## Task to carry out
Which of the lines below hold "Alticor"? Please return each one.

## Material shown
----------------

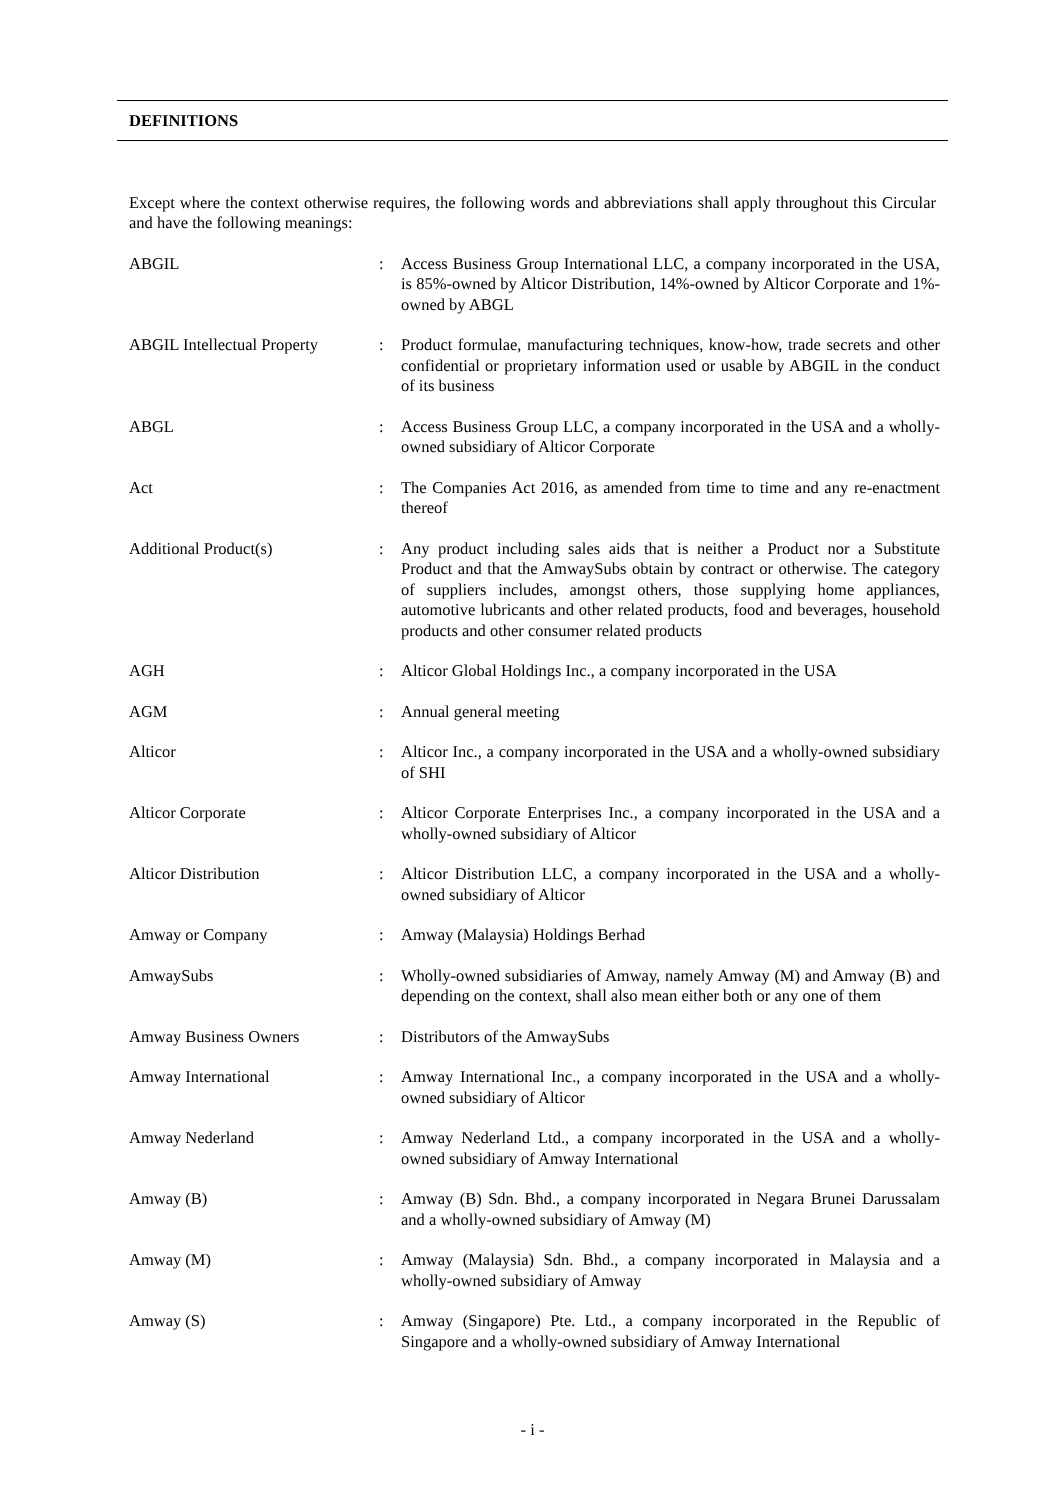DEFINITIONS
Except where the context otherwise requires, the following words and abbreviations shall apply throughout this Circular and have the following meanings:
| ABGIL | : | Access Business Group International LLC, a company incorporated in the USA, is 85%-owned by Alticor Distribution, 14%-owned by Alticor Corporate and 1%-owned by ABGL |
| ABGIL Intellectual Property | : | Product formulae, manufacturing techniques, know-how, trade secrets and other confidential or proprietary information used or usable by ABGIL in the conduct of its business |
| ABGL | : | Access Business Group LLC, a company incorporated in the USA and a wholly-owned subsidiary of Alticor Corporate |
| Act | : | The Companies Act 2016, as amended from time to time and any re-enactment thereof |
| Additional Product(s) | : | Any product including sales aids that is neither a Product nor a Substitute Product and that the AmwaySubs obtain by contract or otherwise. The category of suppliers includes, amongst others, those supplying home appliances, automotive lubricants and other related products, food and beverages, household products and other consumer related products |
| AGH | : | Alticor Global Holdings Inc., a company incorporated in the USA |
| AGM | : | Annual general meeting |
| Alticor | : | Alticor Inc., a company incorporated in the USA and a wholly-owned subsidiary of SHI |
| Alticor Corporate | : | Alticor Corporate Enterprises Inc., a company incorporated in the USA and a wholly-owned subsidiary of Alticor |
| Alticor Distribution | : | Alticor Distribution LLC, a company incorporated in the USA and a wholly-owned subsidiary of Alticor |
| Amway or Company | : | Amway (Malaysia) Holdings Berhad |
| AmwaySubs | : | Wholly-owned subsidiaries of Amway, namely Amway (M) and Amway (B) and depending on the context, shall also mean either both or any one of them |
| Amway Business Owners | : | Distributors of the AmwaySubs |
| Amway International | : | Amway International Inc., a company incorporated in the USA and a wholly-owned subsidiary of Alticor |
| Amway Nederland | : | Amway Nederland Ltd., a company incorporated in the USA and a wholly-owned subsidiary of Amway International |
| Amway (B) | : | Amway (B) Sdn. Bhd., a company incorporated in Negara Brunei Darussalam and a wholly-owned subsidiary of Amway (M) |
| Amway (M) | : | Amway (Malaysia) Sdn. Bhd., a company incorporated in Malaysia and a wholly-owned subsidiary of Amway |
| Amway (S) | : | Amway (Singapore) Pte. Ltd., a company incorporated in the Republic of Singapore and a wholly-owned subsidiary of Amway International |
- i -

----------------

## Answer box
| ABGIL | : | Access Business Group International LLC, a company incorporated in the USA, is 85%-owned by Alticor Distribution, 14%-owned by Alticor Corporate and 1%-owned by ABGL |
| ABGL | : | Access Business Group LLC, a company incorporated in the USA and a wholly-owned subsidiary of Alticor Corporate |
| AGH | : | Alticor Global Holdings Inc., a company incorporated in the USA |
| Alticor | : | Alticor Inc., a company incorporated in the USA and a wholly-owned subsidiary of SHI |
| Alticor Corporate | : | Alticor Corporate Enterprises Inc., a company incorporated in the USA and a wholly-owned subsidiary of Alticor |
| Alticor Distribution | : | Alticor Distribution LLC, a company incorporated in the USA and a wholly-owned subsidiary of Alticor |
| Amway International | : | Amway International Inc., a company incorporated in the USA and a wholly-owned subsidiary of Alticor |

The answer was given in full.